── Recorded data ──

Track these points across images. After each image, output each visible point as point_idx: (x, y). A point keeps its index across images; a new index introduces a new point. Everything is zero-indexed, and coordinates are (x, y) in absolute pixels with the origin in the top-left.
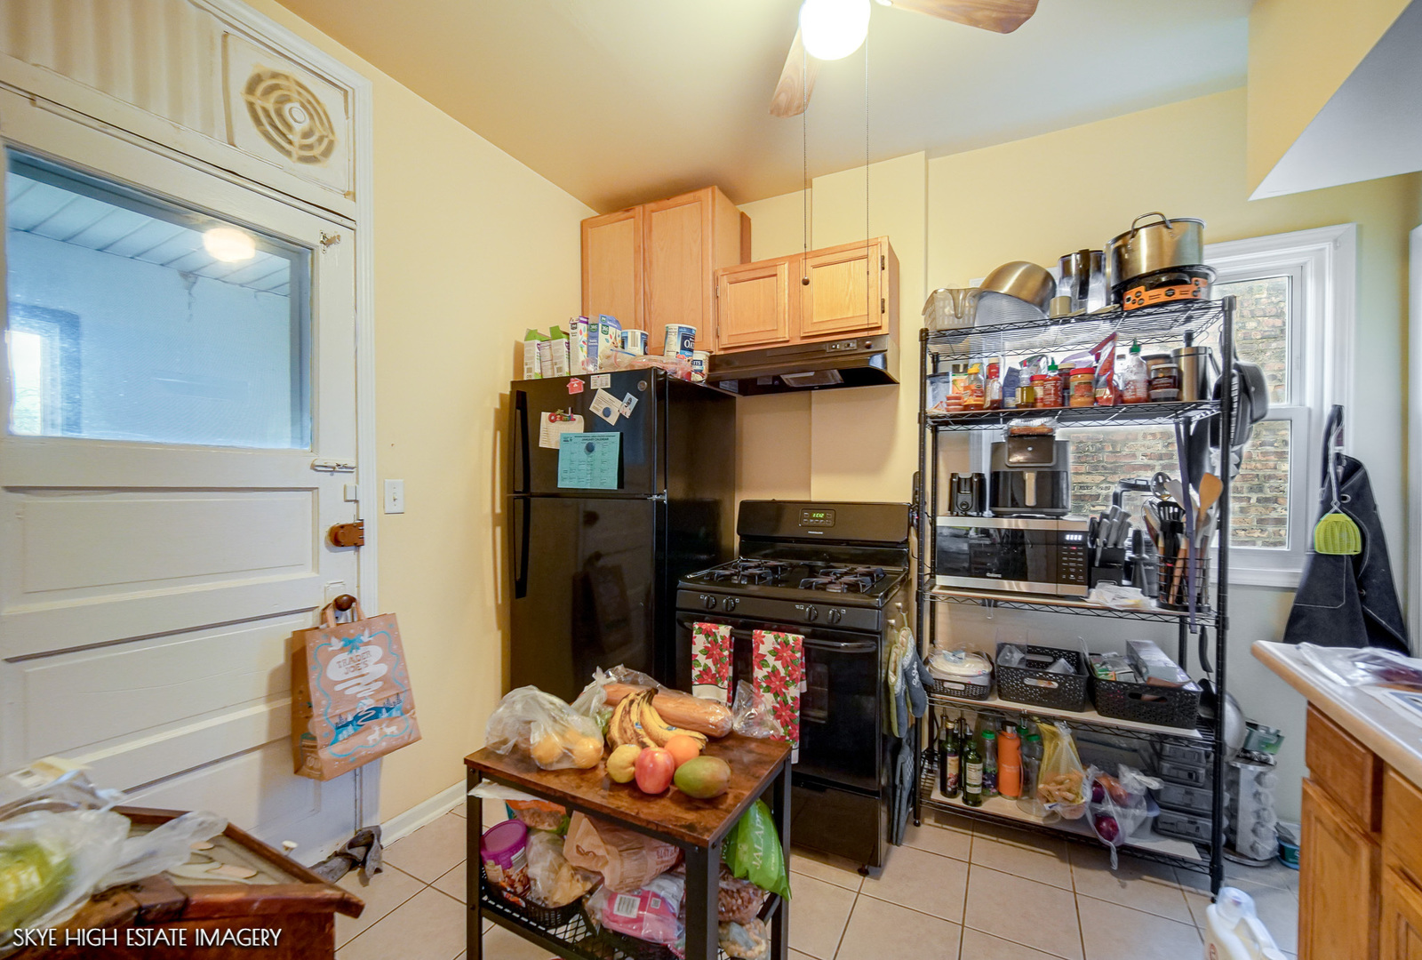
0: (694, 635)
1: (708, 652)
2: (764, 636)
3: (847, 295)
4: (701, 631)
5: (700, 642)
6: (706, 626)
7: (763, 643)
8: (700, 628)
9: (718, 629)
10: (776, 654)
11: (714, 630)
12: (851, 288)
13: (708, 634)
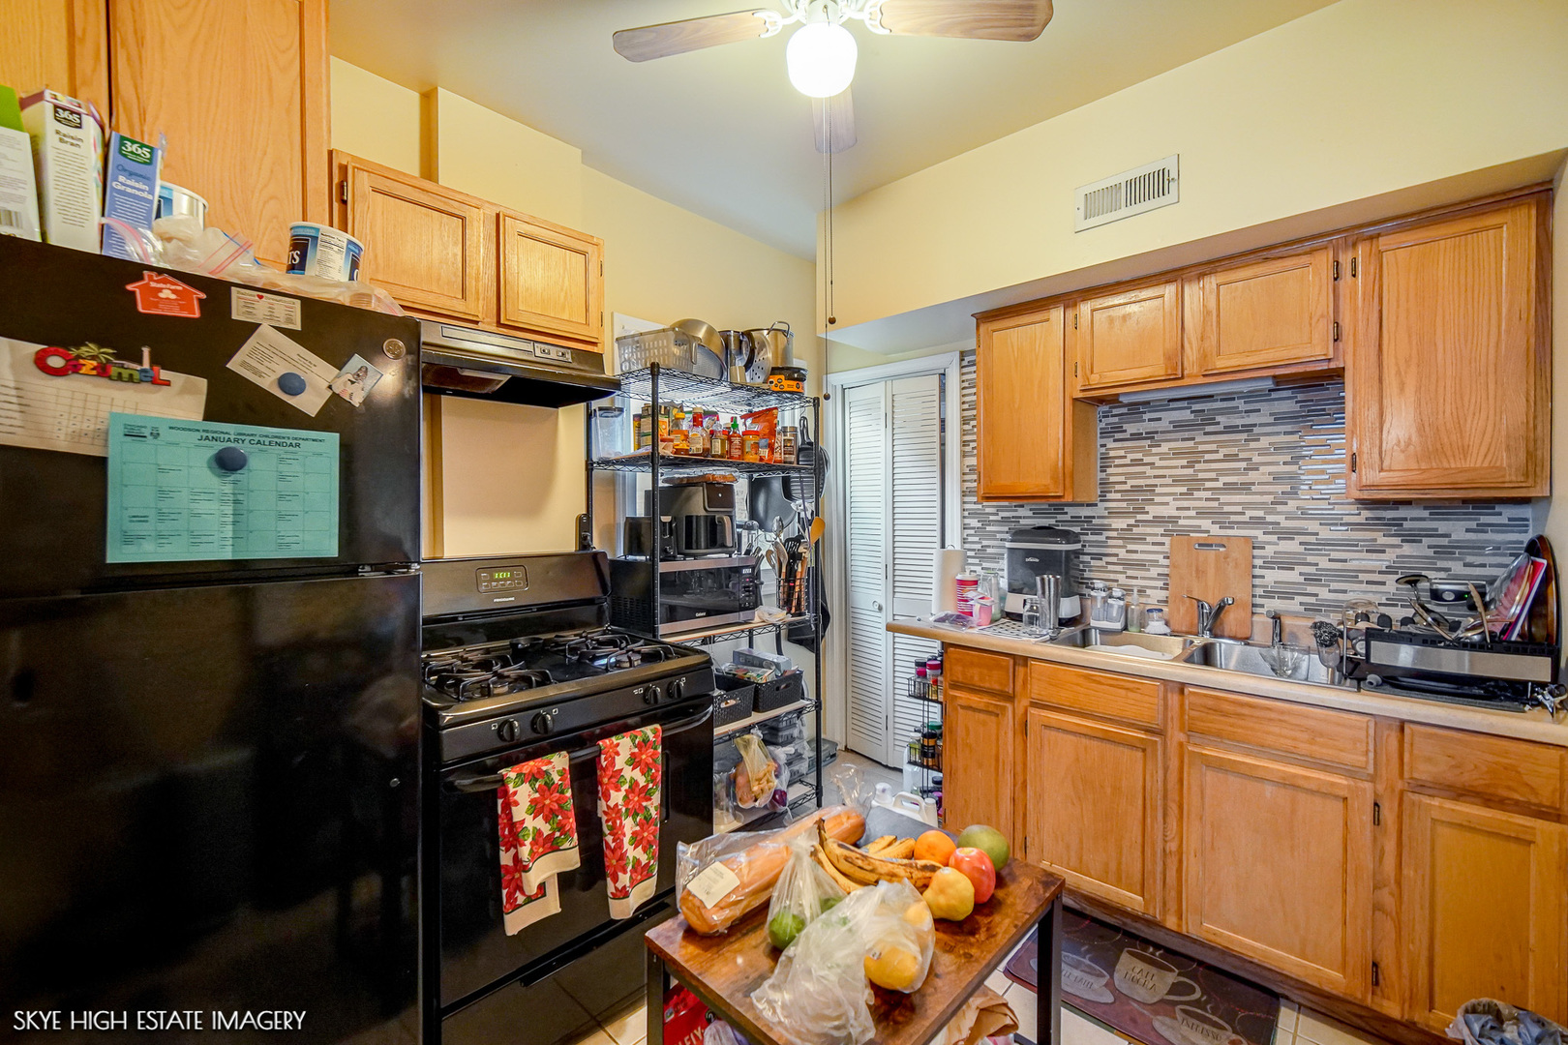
0: (511, 790)
1: (536, 809)
2: (618, 745)
3: (562, 290)
4: (522, 778)
5: (523, 795)
6: (529, 766)
7: (618, 754)
8: (519, 775)
9: (550, 763)
10: (634, 761)
11: (544, 768)
12: (567, 283)
13: (532, 778)
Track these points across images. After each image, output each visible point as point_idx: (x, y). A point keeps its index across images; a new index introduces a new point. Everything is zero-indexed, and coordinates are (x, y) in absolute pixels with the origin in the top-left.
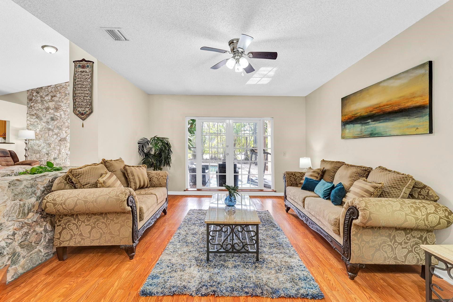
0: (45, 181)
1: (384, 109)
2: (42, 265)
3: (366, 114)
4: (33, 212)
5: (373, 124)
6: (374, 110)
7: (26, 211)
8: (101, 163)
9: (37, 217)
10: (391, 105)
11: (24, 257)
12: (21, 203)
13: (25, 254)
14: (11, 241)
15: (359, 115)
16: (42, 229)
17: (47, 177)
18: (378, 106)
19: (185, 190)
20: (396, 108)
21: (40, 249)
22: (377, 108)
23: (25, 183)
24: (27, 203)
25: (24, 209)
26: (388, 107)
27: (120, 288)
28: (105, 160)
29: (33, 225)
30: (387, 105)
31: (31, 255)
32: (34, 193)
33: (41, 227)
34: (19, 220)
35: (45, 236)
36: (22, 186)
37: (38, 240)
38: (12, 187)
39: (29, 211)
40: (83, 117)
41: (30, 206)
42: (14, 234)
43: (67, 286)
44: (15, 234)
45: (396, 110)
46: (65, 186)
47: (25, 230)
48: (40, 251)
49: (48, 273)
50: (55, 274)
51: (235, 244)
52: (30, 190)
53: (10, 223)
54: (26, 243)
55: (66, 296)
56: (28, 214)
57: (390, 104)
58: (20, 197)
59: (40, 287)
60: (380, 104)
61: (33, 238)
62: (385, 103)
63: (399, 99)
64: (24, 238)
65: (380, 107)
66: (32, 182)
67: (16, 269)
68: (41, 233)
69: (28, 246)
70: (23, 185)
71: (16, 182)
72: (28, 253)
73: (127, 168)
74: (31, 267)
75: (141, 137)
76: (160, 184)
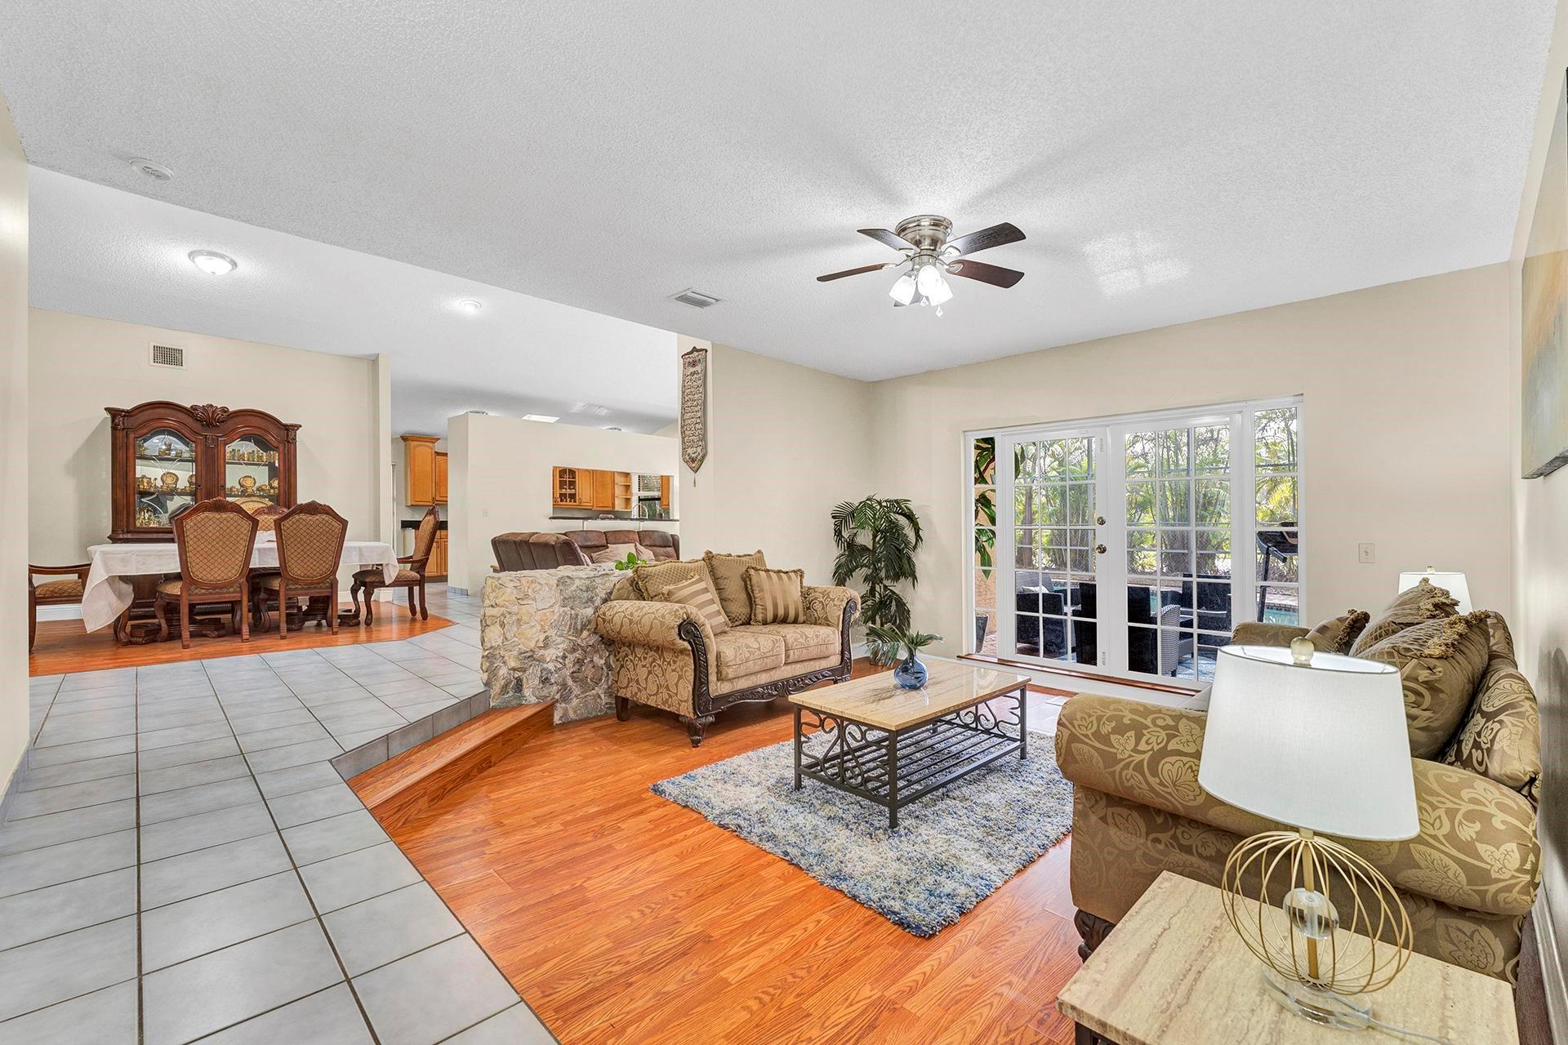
0: (607, 584)
2: (598, 718)
4: (588, 630)
7: (579, 627)
8: (703, 560)
9: (594, 639)
11: (576, 697)
12: (573, 612)
13: (579, 693)
14: (561, 666)
16: (603, 662)
17: (612, 578)
19: (961, 655)
21: (600, 692)
23: (577, 582)
24: (580, 614)
25: (576, 623)
27: (640, 773)
28: (711, 553)
29: (588, 650)
31: (586, 697)
32: (591, 600)
33: (601, 657)
34: (570, 637)
35: (608, 674)
36: (573, 588)
37: (596, 677)
38: (561, 587)
39: (584, 627)
40: (694, 465)
41: (585, 620)
42: (564, 657)
43: (597, 749)
44: (566, 657)
46: (629, 594)
47: (578, 654)
48: (599, 697)
49: (595, 730)
50: (600, 732)
52: (585, 594)
53: (559, 640)
54: (580, 675)
55: (586, 757)
56: (582, 632)
58: (571, 604)
59: (576, 739)
61: (588, 671)
64: (577, 667)
66: (588, 582)
67: (566, 711)
68: (602, 669)
69: (582, 680)
70: (575, 585)
71: (567, 580)
72: (583, 693)
73: (752, 572)
74: (585, 715)
75: (840, 501)
76: (826, 619)
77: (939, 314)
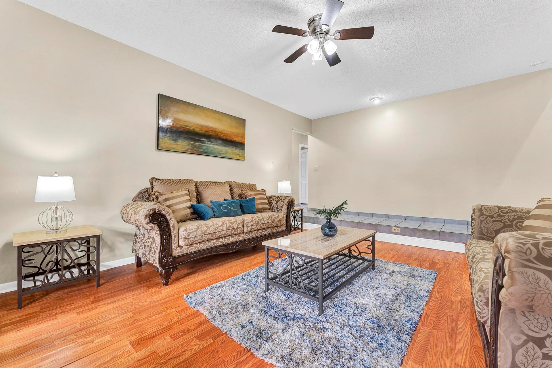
1: (219, 135)
3: (201, 132)
5: (209, 144)
6: (210, 131)
10: (226, 135)
15: (191, 129)
18: (214, 130)
20: (228, 138)
22: (213, 131)
26: (222, 134)
30: (222, 133)
45: (228, 140)
51: (352, 250)
57: (224, 133)
60: (216, 129)
62: (220, 130)
63: (230, 133)
65: (215, 131)
77: (313, 64)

───

• **What is required**: Copy all of the records above line for line, leaving out the pictures.

• **Expected answer**:
Track these points across images. After each image, output each visible point as point_idx: (x, y). A point keeps its index across images; a new index introduces a new point. Everything is zero-indexed, and coordinates are (x, y) in absolute pixels with the origin in the top-left.
0: (694, 635)
1: (708, 652)
2: (764, 636)
3: (847, 295)
4: (701, 631)
5: (700, 642)
6: (706, 626)
7: (763, 643)
8: (700, 628)
9: (718, 629)
10: (776, 654)
11: (714, 630)
12: (851, 288)
13: (708, 634)
0: (511, 790)
1: (536, 809)
2: (618, 745)
3: (562, 290)
4: (522, 778)
5: (523, 795)
6: (529, 766)
7: (618, 754)
8: (519, 775)
9: (550, 763)
10: (634, 761)
11: (544, 768)
12: (567, 283)
13: (532, 778)
Track these points across images. After each image, output each visible point as point_idx: (x, y). A point keeps its index across images; a new index introduces a new point. Everything is zero-indexed, and coordinates are (x, y) in absolute pixels with the origin in the top-left.
0: (45, 181)
1: (384, 109)
2: (42, 265)
3: (366, 114)
4: (33, 212)
5: (373, 124)
6: (374, 110)
7: (26, 211)
8: (101, 163)
9: (37, 217)
10: (391, 105)
11: (24, 257)
12: (21, 203)
13: (25, 254)
14: (11, 241)
15: (359, 115)
16: (42, 229)
17: (47, 177)
18: (378, 106)
19: (185, 190)
20: (396, 108)
21: (40, 249)
22: (377, 108)
23: (25, 183)
24: (27, 203)
25: (24, 209)
26: (388, 107)
27: (120, 288)
28: (105, 160)
29: (33, 225)
30: (387, 105)
31: (31, 255)
32: (34, 193)
33: (41, 227)
34: (19, 220)
35: (45, 236)
36: (22, 186)
37: (38, 240)
38: (12, 187)
39: (29, 211)
40: (83, 117)
41: (30, 206)
42: (14, 234)
43: (67, 286)
44: (15, 234)
45: (396, 110)
46: (65, 186)
47: (25, 230)
48: (40, 251)
49: (48, 273)
50: (55, 274)
51: (235, 244)
52: (30, 190)
53: (10, 223)
54: (26, 243)
55: (66, 296)
56: (28, 214)
57: (390, 104)
58: (20, 197)
59: (40, 287)
60: (380, 104)
61: (33, 238)
62: (385, 103)
63: (399, 99)
64: (24, 238)
65: (380, 107)
66: (32, 182)
67: (16, 269)
68: (41, 233)
69: (28, 246)
70: (23, 185)
71: (16, 182)
72: (28, 253)
73: (127, 168)
74: (31, 267)
75: (141, 137)
76: (160, 184)
0: (607, 584)
2: (598, 718)
4: (588, 630)
7: (579, 627)
8: (703, 560)
9: (594, 639)
11: (576, 697)
12: (573, 612)
13: (579, 693)
14: (561, 666)
16: (603, 662)
17: (612, 578)
19: (961, 655)
21: (600, 692)
23: (577, 582)
24: (580, 614)
25: (576, 623)
27: (640, 773)
28: (711, 553)
29: (588, 650)
31: (586, 697)
32: (591, 600)
33: (601, 657)
34: (570, 637)
35: (608, 674)
36: (573, 588)
37: (596, 677)
38: (561, 587)
39: (584, 627)
40: (694, 465)
41: (585, 620)
42: (564, 657)
43: (597, 749)
44: (566, 657)
46: (629, 594)
47: (578, 654)
48: (599, 697)
49: (595, 730)
50: (600, 732)
52: (585, 594)
53: (559, 640)
54: (580, 675)
55: (586, 757)
56: (582, 632)
58: (571, 604)
59: (576, 739)
61: (588, 671)
64: (577, 667)
66: (588, 582)
67: (566, 711)
68: (602, 669)
69: (582, 680)
70: (575, 585)
71: (567, 580)
72: (583, 693)
73: (752, 572)
74: (585, 715)
75: (840, 501)
76: (826, 619)
77: (939, 314)
1: (219, 135)
3: (201, 132)
5: (209, 144)
6: (210, 131)
10: (226, 135)
15: (191, 129)
18: (214, 130)
20: (228, 138)
22: (213, 131)
26: (222, 134)
30: (222, 133)
45: (228, 140)
51: (352, 250)
57: (224, 133)
60: (216, 129)
62: (220, 130)
63: (230, 133)
65: (215, 131)
77: (313, 64)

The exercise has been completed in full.